Damals musste Weißflog wegen der verpassten Medaille auf dem Rückflug in der Sondermaschine auf Anordnung des DDR-Sportchefs Manfred Ewald in der letzten Reihe sitzen. Auch beim Empfang der Olympia-Mannschaft auf dem Flughafen in Berlin musste er den hinteren Ausgang nehmen.

Weißflog ist einer der wenigen Skispringer, die ausnahmslos alle wichtigen Wettbewerbe in seinem Sport gewinnen konnte: 1984 gewann er Olympisches Gold für die DDR, von den Olympischen Winterspielen 1994 in Lillehammer kehrte er mit zwei Goldmedaillen in die Bundesrepublik Deutschland zurück. Bei Weltmeisterschaften holte er dreimal Gold, die prestigeträchtige Vierschanzentournee gewann er viermal.

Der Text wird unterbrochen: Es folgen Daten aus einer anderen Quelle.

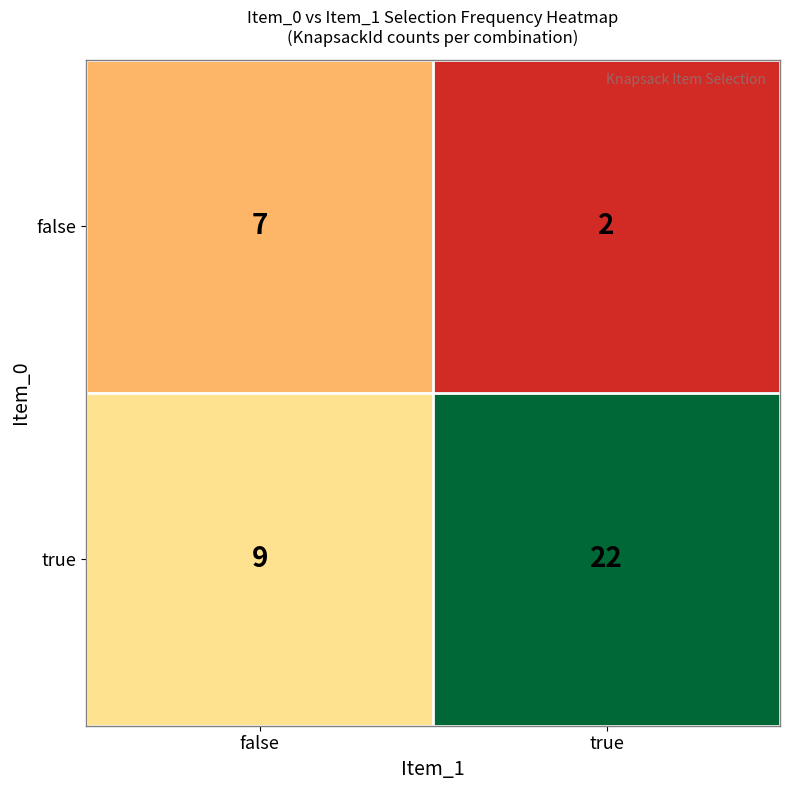

Reading left to right, list all the values displayed in this chart.

false: 7	2
true: 9	22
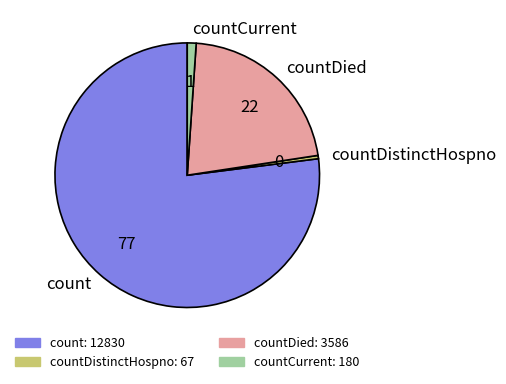

What is the ratio of the value at count to the value at countDied?

3.6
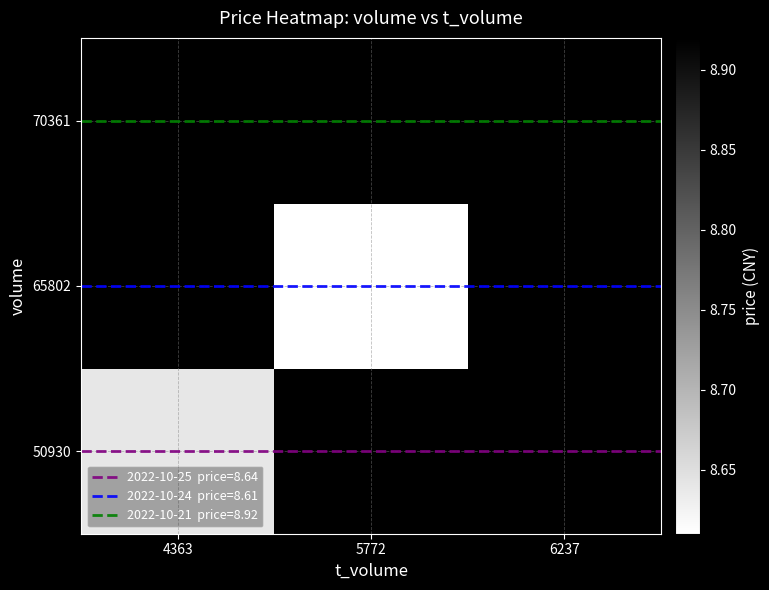

Which has a higher value, 4363 or 6237?

6237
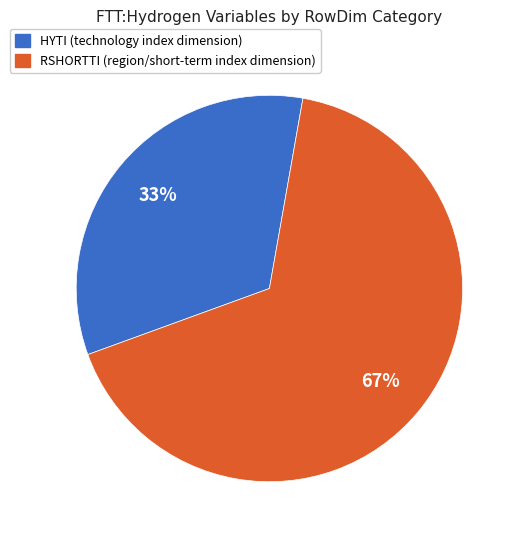

To the nearest percent, what is the average slice percentage?

50%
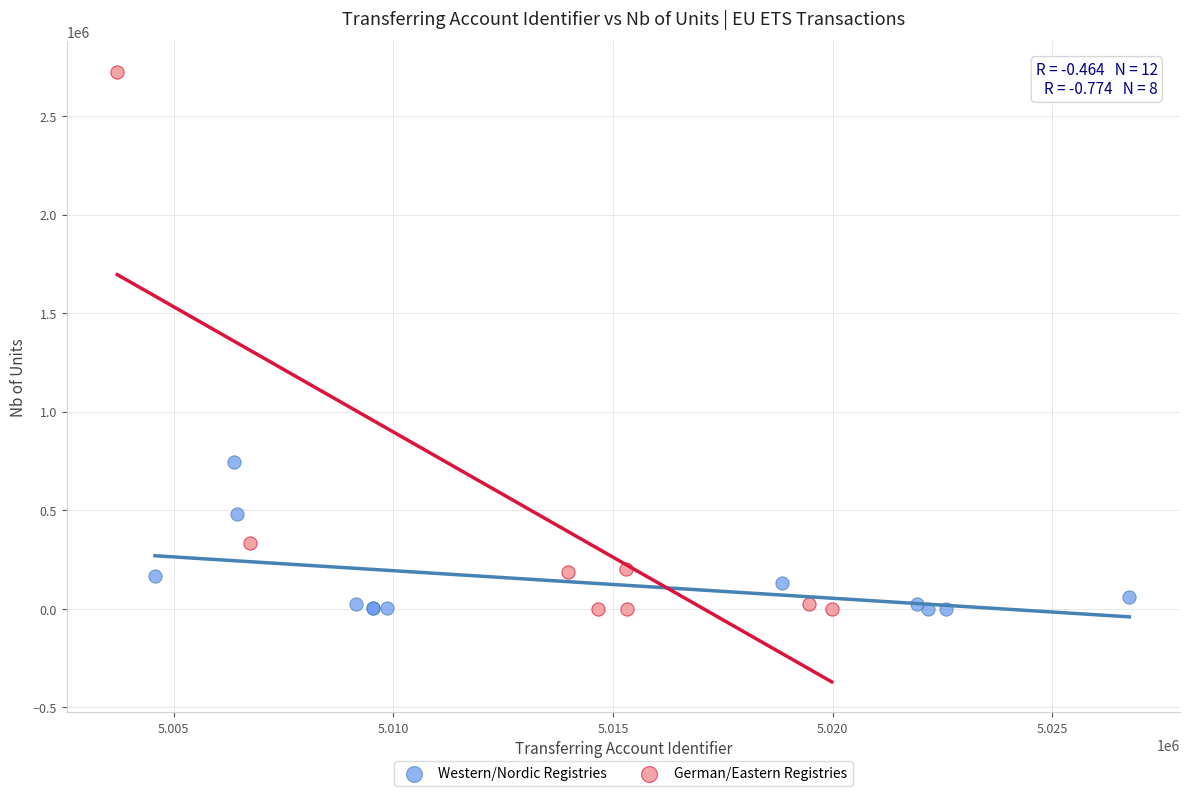

What are all the series names shown in the legend?

Western/Nordic Registries, German/Eastern Registries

Weißflogs Legendenstatus speist sich nicht nur aus seinen überragenden sportlichen Erfolgen. Weißflog triumphierte nämlich rund um die deutsche Wiedervereinigung in zwei politischen Systemen - und nach der Umstellung vom Parallel- auf den V-Stil auch noch in zwei verschiedenen Flugsystemen.